Research in this direction is sometimes referred to as Intelligent Tutoring Systems (ITS), or more specifically for the language learning field, Intelligent CALL (ICALL). These systems are conceived to include a user model, a tutorial model and underlying NLP tools. The user model registers the learner history (exercises chosen, errors made), the tutorial model includes the general curriculum and the individual exercises, as well as the response routines. Ideally both the diagnosis and response routines are supported by NLP tools, such as a parser. All modules should be dynamic, i.e. output should change according to the information supplied by the other modules. These tasks are certainly not trivial, but would improve the quality of CALL systems. One of the criticisms of the current systems is the rigidity in handling the input and in responding to the student. Most exercises allow at the most the input of short phrases, sometimes only clicking and moving graphic objects. Behind such systems are fixed sets of correct input to the exercises. However, learners respond with irritation when an alternative but correct answer is not accepted. Another reason for irritation is the fact that systems often cannot analyze faulty input and do not give error explanations. If error explanations are provided, these are usually fixed sets of responses to anticipated errors. Even though experienced teachers can often anticipate which errors students will make, the limitations of such an approach for a computer system are clear: if the error was not anticipated, there will be no reaction at all and if the explanation given is not understood there is no possibility of asking the teacher.
These limitations can be overcome to a certain extent by introducing NLP techniques, such as parsing, to analyze the input as well as to provide an indepth error diagnosis. Building on such a diagnosis, a response can be generated, which then can also be varied according to input of the user model and the tutorial model.

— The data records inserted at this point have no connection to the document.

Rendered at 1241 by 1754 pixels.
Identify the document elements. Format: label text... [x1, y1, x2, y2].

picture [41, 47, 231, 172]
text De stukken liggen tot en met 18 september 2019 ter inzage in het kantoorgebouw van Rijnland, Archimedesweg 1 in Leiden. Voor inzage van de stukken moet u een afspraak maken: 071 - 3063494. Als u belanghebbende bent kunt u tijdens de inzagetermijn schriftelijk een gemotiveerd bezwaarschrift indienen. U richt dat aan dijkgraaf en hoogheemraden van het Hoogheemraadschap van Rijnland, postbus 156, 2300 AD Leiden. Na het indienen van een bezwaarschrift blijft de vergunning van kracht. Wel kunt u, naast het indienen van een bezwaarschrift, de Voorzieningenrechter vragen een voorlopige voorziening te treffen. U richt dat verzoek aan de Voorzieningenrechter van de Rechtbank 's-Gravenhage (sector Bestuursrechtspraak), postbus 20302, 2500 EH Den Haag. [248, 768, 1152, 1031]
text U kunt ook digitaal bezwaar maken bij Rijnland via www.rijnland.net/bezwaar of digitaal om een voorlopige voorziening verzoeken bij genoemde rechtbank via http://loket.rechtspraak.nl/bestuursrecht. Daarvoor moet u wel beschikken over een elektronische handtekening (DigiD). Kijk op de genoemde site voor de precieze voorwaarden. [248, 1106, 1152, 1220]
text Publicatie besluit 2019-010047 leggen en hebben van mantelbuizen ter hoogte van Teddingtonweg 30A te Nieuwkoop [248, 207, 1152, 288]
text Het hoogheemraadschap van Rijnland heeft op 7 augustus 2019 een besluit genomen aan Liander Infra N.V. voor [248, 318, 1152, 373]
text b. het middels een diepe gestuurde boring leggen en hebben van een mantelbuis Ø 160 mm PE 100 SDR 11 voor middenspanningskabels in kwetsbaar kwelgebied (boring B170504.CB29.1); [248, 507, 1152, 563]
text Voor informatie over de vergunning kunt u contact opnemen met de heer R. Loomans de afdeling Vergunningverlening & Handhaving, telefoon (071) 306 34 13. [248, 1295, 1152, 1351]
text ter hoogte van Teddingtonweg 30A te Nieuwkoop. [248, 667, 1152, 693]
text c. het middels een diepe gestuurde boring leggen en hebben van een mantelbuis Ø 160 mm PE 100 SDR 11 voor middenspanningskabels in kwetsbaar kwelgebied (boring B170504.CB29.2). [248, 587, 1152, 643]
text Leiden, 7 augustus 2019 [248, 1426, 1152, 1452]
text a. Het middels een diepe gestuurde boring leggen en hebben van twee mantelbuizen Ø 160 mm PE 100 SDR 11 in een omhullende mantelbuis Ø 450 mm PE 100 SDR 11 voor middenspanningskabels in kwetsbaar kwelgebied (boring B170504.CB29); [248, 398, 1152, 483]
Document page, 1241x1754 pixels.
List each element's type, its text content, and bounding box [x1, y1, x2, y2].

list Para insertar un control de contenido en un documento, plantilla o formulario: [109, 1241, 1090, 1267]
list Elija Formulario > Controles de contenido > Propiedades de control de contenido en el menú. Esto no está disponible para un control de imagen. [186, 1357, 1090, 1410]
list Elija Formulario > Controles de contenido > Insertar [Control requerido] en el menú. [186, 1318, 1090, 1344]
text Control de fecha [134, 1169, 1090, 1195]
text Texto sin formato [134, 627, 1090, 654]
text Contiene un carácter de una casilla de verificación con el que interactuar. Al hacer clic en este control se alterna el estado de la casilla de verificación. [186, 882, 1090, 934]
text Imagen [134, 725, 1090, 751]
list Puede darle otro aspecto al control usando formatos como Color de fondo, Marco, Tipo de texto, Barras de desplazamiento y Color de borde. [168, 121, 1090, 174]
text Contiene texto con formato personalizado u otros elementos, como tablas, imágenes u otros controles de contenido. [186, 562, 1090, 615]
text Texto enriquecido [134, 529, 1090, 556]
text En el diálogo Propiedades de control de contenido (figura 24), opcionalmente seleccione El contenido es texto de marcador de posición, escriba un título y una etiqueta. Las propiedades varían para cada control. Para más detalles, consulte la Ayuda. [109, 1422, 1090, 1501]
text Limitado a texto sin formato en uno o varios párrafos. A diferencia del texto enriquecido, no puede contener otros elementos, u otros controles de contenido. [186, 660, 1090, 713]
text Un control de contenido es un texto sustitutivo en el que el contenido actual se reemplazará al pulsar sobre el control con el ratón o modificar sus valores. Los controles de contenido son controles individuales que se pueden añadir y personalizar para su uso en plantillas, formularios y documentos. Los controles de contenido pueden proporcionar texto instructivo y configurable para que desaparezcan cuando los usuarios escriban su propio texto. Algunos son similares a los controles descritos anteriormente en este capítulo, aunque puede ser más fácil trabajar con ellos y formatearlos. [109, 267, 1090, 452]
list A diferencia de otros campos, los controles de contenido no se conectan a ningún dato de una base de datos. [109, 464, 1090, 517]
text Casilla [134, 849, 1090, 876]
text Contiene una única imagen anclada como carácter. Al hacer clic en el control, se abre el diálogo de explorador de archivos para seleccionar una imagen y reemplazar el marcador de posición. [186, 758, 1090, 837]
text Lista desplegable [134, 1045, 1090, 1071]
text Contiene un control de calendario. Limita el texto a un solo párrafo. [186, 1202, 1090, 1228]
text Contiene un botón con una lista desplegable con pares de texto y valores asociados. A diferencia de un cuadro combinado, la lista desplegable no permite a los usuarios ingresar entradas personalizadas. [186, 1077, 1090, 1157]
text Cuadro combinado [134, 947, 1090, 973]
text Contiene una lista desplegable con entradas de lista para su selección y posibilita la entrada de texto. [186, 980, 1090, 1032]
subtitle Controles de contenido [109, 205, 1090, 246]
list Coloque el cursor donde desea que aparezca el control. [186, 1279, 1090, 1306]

3.2 The Problem of Error Diagnosis
In this section we discuss the problem of error diagnosis which is a prerequisite for any error explanation. In general, parsing ill-formed sentences for error diagnosis is not trivial, especially if the correct solution is unknown. In DiBEx, the problem is somewhat relaxed, since the correct solution is known, i.e. is specified in advance by a human exercise creator. This simplifies error diagnosis significantly, as we will discuss in section 4.2. We nevertheless give here a brief overview of the general problems involved in error diagnosis.